Oh, elle était spécialiste du cinéma. Elle avait une vie trépidante, remplie d’amitiés, avec Wajda par exemple. Elle était spécialiste de Bergman, à qui elle a consacré plus tard un livre. Elle était passionnée par un tas de choses, par le ballet — c’est la raison pour laquelle je porte le prénom de Galina (Oulanova). C’était le Dégel… C’est à cause de ma mère, de Bergman, que j’ai passé cinq ans à l’Université de Moscou à étudier le suédois. Mais, très vite, une amie m’a emmenée au séminaire des structuralistes, Nikita Tolstoï et Boris Ouspenski et là, c’était fantastique, j’ai trouvé ce qu’il me fallait. J’ai travaillé sur les noms des démons dans la mythologie scandinave. Mon diplôme était consacré aux noms des fêtes dans les calendriers germanique et scandinave.
Est-ce que ton père s’intéressait à tes études, et plus tard à tes publications ?
Oui, il lisait absolument tout, tous mes livres publiés en russe. Il avait une culture immense, je ne sais pas comment il faisait, il lisait toujours énormément, des livres compliqués, beaucoup de philosophie, il connaissait d’ailleurs très bien l’allemand. Il apprenait facilement les langues. Mais il parlait des choses sérieuses soit en russe, soit en allemand. Bien des choses venaient aussi des conversations avec ses amis, car sa vie sociale et amicale était très intense. Boris Groys fréquentait son atelier, ainsi que beaucoup d’autres philosophes. Il allait écouter les conférences. Il fréquentait les concerts. Schnittke était là. À l’époque, tout le monde se connaissait.

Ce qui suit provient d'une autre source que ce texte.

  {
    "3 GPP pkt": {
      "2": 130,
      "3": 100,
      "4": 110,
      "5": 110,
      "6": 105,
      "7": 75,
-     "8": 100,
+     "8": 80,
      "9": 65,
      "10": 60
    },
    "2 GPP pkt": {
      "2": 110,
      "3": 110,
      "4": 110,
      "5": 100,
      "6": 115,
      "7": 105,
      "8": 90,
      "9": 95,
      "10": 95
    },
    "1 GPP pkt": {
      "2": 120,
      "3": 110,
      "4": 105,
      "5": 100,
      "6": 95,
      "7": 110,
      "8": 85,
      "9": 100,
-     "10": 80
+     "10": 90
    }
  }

Ce n’était pas difficile pour lui de quitter cette vie moscovite, cette culture moscovite semi-clandestine dont il était l’un des points centraux ?
Il a failli partir, en tant que Juif, dans les années 1970, quand tout le monde a fait ses valises, mais quelque chose l’en a empêché. Il était à deux doigts de déposer son dossier. Il a même renoncé à illustrer un livre. Je ne sais pas ce qui c’était passé… Et pourtant, sa deuxième femme, Viktoria Motchalova, était une activiste sioniste. Elle était spécialiste de la littérature baroque polonaise, mais aussi de la culture juive. C’est elle qui a créé le centre d’études juives à l’Institut des études slaves de Moscou. Pourquoi ont-ils décidé de rester, je ne sais pas. Finalement, en 1987, mon père a été invité à exposer en Autriche, à Graz, pour quatre mois. Il est rentré pour l’enterrement de sa mère. Puis il a eu une autre bourse en Allemagne, à Berlin-Ouest, puis il est venu en France, avant de partir pour les États-Unis. Et moi, je suis arrivée définitivement à Paris le 1 septembre 1990. Pendant quelques mois, on a été en France ensemble : il vivait dans la propriété de Dina Vierny, à 30 km de Paris.

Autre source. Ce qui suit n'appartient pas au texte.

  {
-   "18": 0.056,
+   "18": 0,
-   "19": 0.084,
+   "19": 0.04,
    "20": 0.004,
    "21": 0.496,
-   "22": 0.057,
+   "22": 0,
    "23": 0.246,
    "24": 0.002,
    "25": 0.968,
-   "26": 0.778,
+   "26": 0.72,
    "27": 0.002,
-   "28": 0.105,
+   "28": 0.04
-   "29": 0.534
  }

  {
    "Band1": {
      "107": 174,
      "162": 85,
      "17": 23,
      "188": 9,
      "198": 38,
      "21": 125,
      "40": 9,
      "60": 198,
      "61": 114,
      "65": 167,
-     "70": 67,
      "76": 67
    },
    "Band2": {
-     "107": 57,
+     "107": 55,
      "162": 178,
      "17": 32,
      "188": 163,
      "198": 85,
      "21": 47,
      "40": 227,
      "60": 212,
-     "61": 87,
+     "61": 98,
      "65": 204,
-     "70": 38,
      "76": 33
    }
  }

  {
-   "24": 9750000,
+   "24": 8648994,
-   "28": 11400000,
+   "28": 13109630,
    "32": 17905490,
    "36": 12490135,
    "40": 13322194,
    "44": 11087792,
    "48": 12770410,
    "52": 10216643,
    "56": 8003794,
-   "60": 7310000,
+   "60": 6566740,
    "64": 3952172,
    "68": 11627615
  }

Là, il s’est finalement enraciné ?
Non, même s’il a été très heureux. Il ne s’est enraciné que quand il s’est acheté une maison à côté de New York, où il a vécu pendant trente ans et où il n’a jamais arrêté de travailler, jusqu’au dernier jour. Sa troisième femme, Emilia, a réussi à créer LA maison, très chaleureuse, où tout le monde venait, des directeurs de musée, des écrivains. Leur voisine a écrit sur mon père le premier grand livre. C’était une maison remplie de bons esprits.

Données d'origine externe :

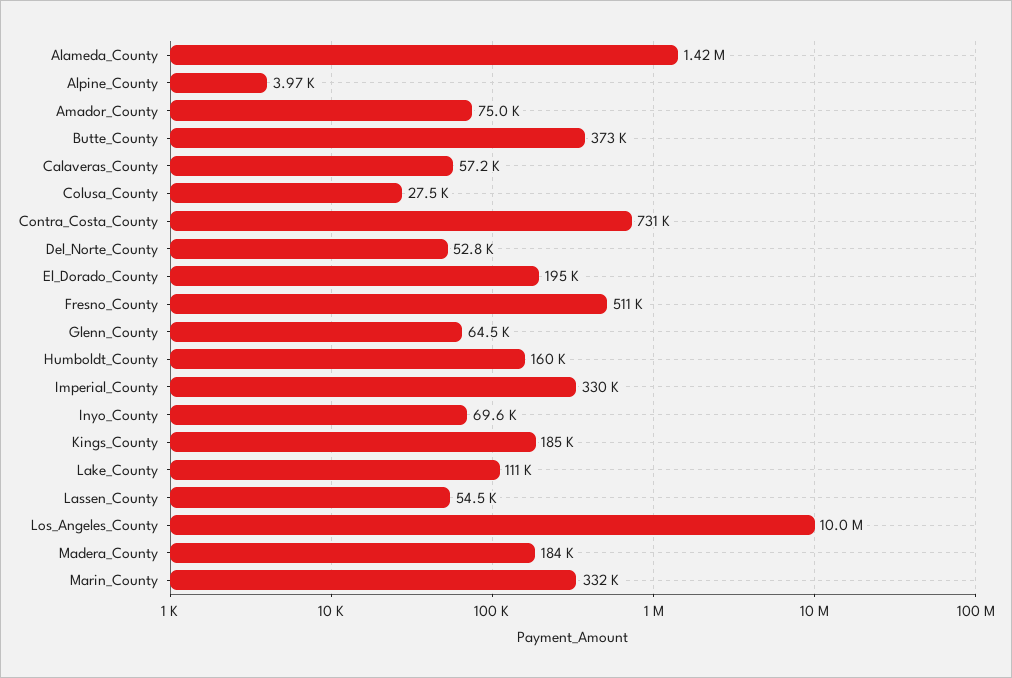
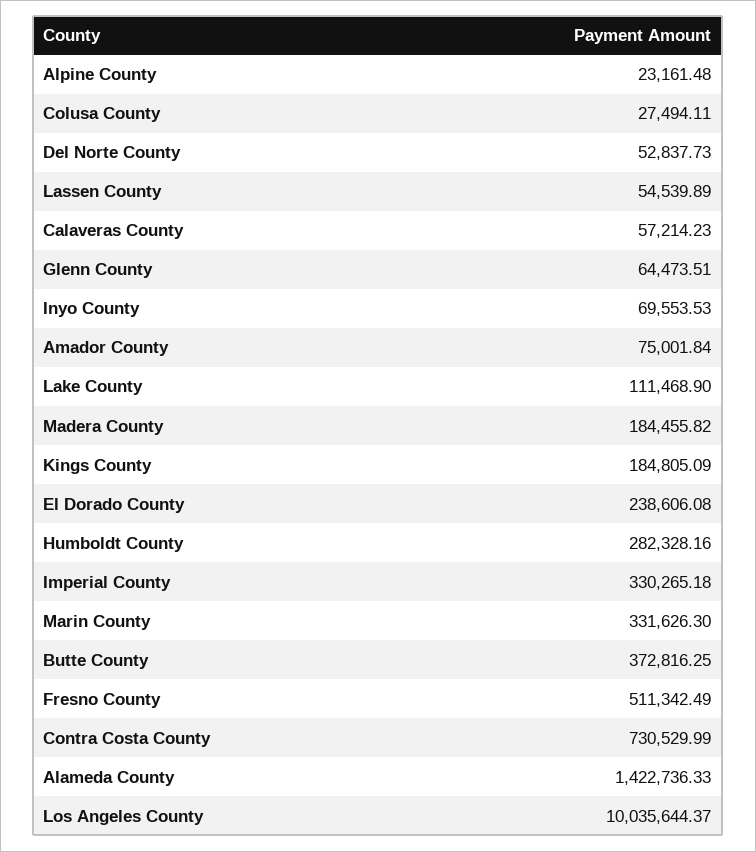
  {
    "Alameda_County": 1422736.33,
-   "Alpine_County": 3970,
+   "Alpine_County": 23161.48,
    "Amador_County": 75001.84,
    "Butte_County": 372816.25,
    "Calaveras_County": 57214.23,
    "Colusa_County": 27494.11,
    "Contra_Costa_County": 730529.99,
    "Del_Norte_County": 52837.73,
-   "El_Dorado_County": 195000,
+   "El_Dorado_County": 238606.08,
    "Fresno_County": 511342.49,
    "Glenn_County": 64473.51,
-   "Humboldt_County": 160000,
+   "Humboldt_County": 282328.16,
    "Imperial_County": 330265.18,
    "Inyo_County": 69553.53,
    "Kings_County": 184805.09,
    "Lake_County": 111468.9,
    "Lassen_County": 54539.89,
    "Los_Angeles_County": 10035644.37,
    "Madera_County": 184455.82,
    "Marin_County": 331626.3
  }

Ton père croyait-il aux esprits ?
Pas vraiment, il n’était absolument pas religieux. Pour lui, le plus important c’était d’avoir une maison où il pouvait travailler.
Olga Medvedkova est historienne de l’art et écrivain bilingue, français et russe. Elle est directrice de recherche au CNRS. Elle est spécialiste en histoire de l'architecture, ainsi que de l'art russe. Dernier livre Dire non à la violence russe paru en 2024 aux édition À l'Est de Brest-Litovsk.